*RECORDS FOR THIS TASK*:

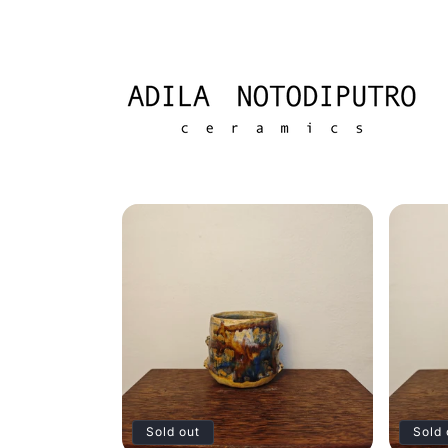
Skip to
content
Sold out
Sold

* * *

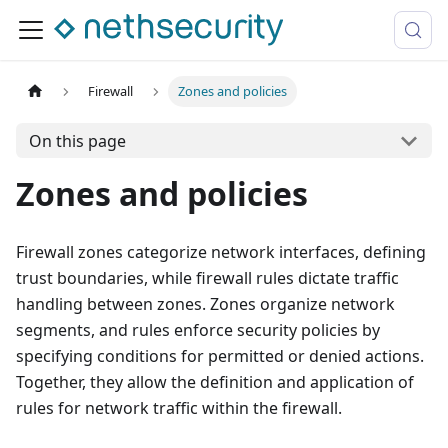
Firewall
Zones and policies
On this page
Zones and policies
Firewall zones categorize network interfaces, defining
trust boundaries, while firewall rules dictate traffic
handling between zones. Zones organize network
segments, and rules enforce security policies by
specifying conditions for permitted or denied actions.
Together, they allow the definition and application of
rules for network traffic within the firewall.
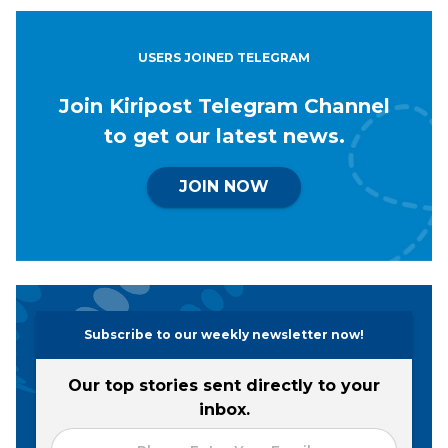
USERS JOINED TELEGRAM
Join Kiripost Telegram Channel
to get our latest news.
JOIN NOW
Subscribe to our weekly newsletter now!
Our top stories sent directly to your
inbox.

*WHAT YOU SHOULD DO*: Identify each line in the records above that contains the string "network" and copy those lines. Case matters.

*TASK SOLUTION*:
Firewall zones categorize network interfaces, defining
handling between zones. Zones organize network
rules for network traffic within the firewall.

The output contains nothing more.